FALSE. It is onto because every breed in B is the breed of at least one dog in D: Statement V says so.

• (g) The relation N from D to Σ* has the "well-defined" property.

TRUE. That property says that no dog has more than one name, and this is assumed above when the six names are given for the six dogs.

• (h) The relation N is not a one-to-one function from D to Σ* (not an injection).

TRUE. There are two distinct dogs mapped to the same string.

• (i) The relation GT is not a binary relation on the set D.

TRUE. A binary relation would take two arguments from D. This is a unary relation because it takes only one.

• (j) The function WB is not onto (not a surjection).

TRUE. If it were, every dog would be the winner of some event. But with three events won by one dog each, it's not possible for all six dogs to be winners.

• Question 3 (10): This question uses the sets, definitions, predicates above, and the statements from Question 1.

(Note: The point values of Questions 3 and 5 were reversed on the test paper, though they were correct on page 2.)

Determine exactly which truth values of the propositions IB(c, p), IB(d, t), and IB(d', s) are consistent with statements I and III from Question 1. (There may be none, one, or more than one setting of those three truth values that is consistent with both.) Justify your answer with a truth table or a deductive argument.
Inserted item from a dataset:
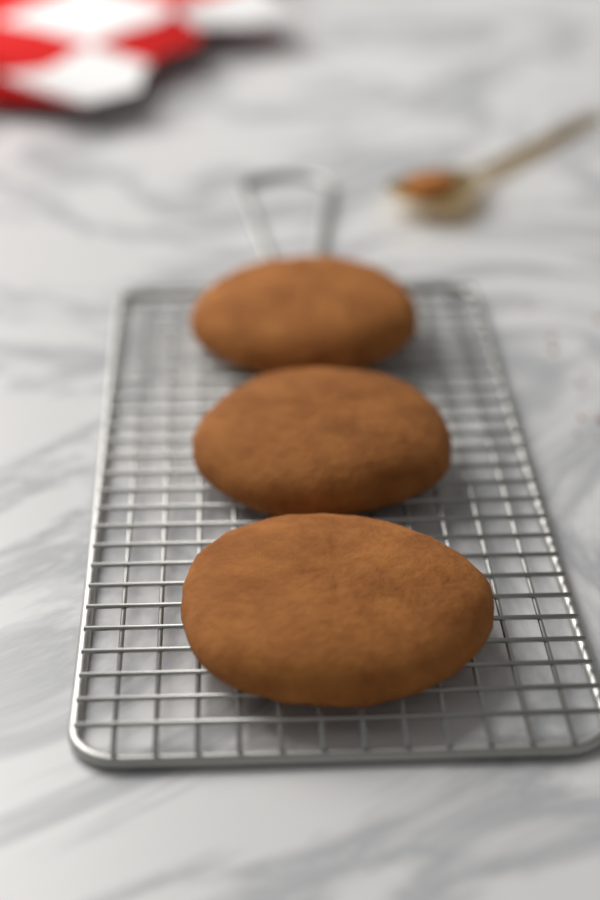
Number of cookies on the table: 3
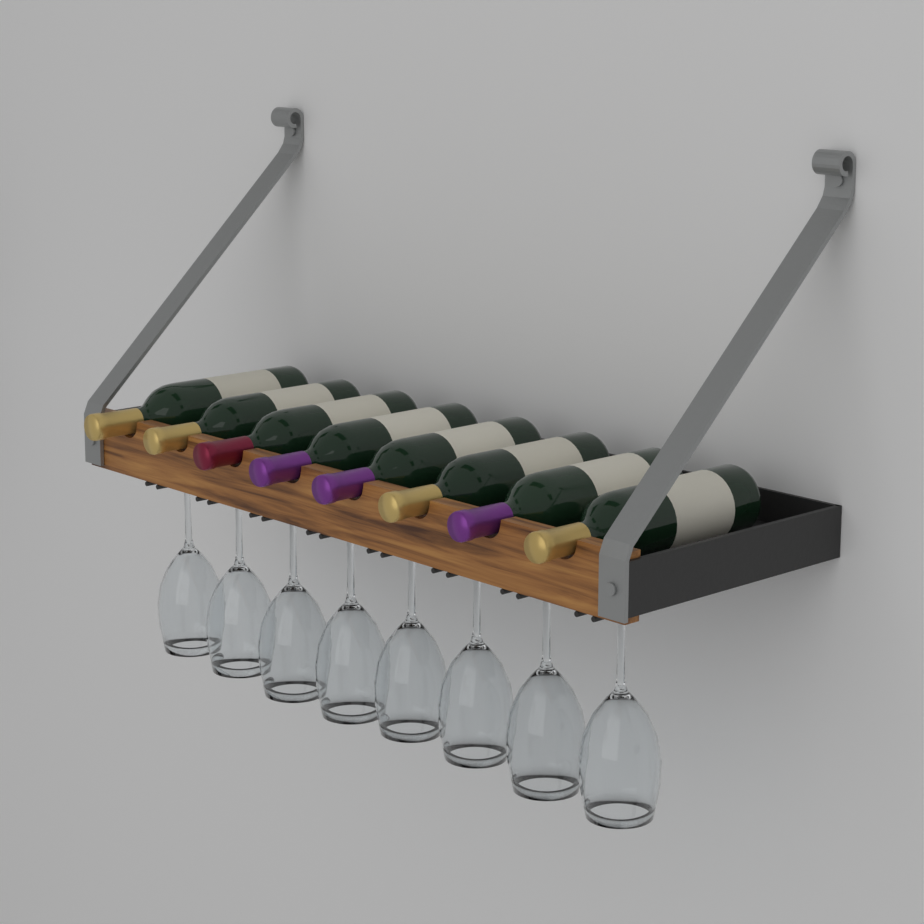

Statement I converts to IB(d, t) ∧ IB(d', s) by the Definition of Implication and DeMorgan rules, thus resolving the truth value of two of the three propositions. IB(c, p) must be false, since if it were true we could derive ¬IB(d, t) which contradicts the transformed Statement I. And if IB(c, p) is false, Statement III is true vacuously. So this setting ¬IB(c, p) ∧ IB(d, t) ∧ IB(d', s) is consistent with I and III, and is the only setting that is consistent with I and III.

I won't put the truth table here but it would be another perfectly good way to show that the setting above is the only consistent one. Statement I is true for two of the eight settings and Statement III for V. The biggest source of error here was misreadings of Statement I.

• Question 4 (15): This question also uses the sets, definitions, and predicates from above and the statements from Question 1.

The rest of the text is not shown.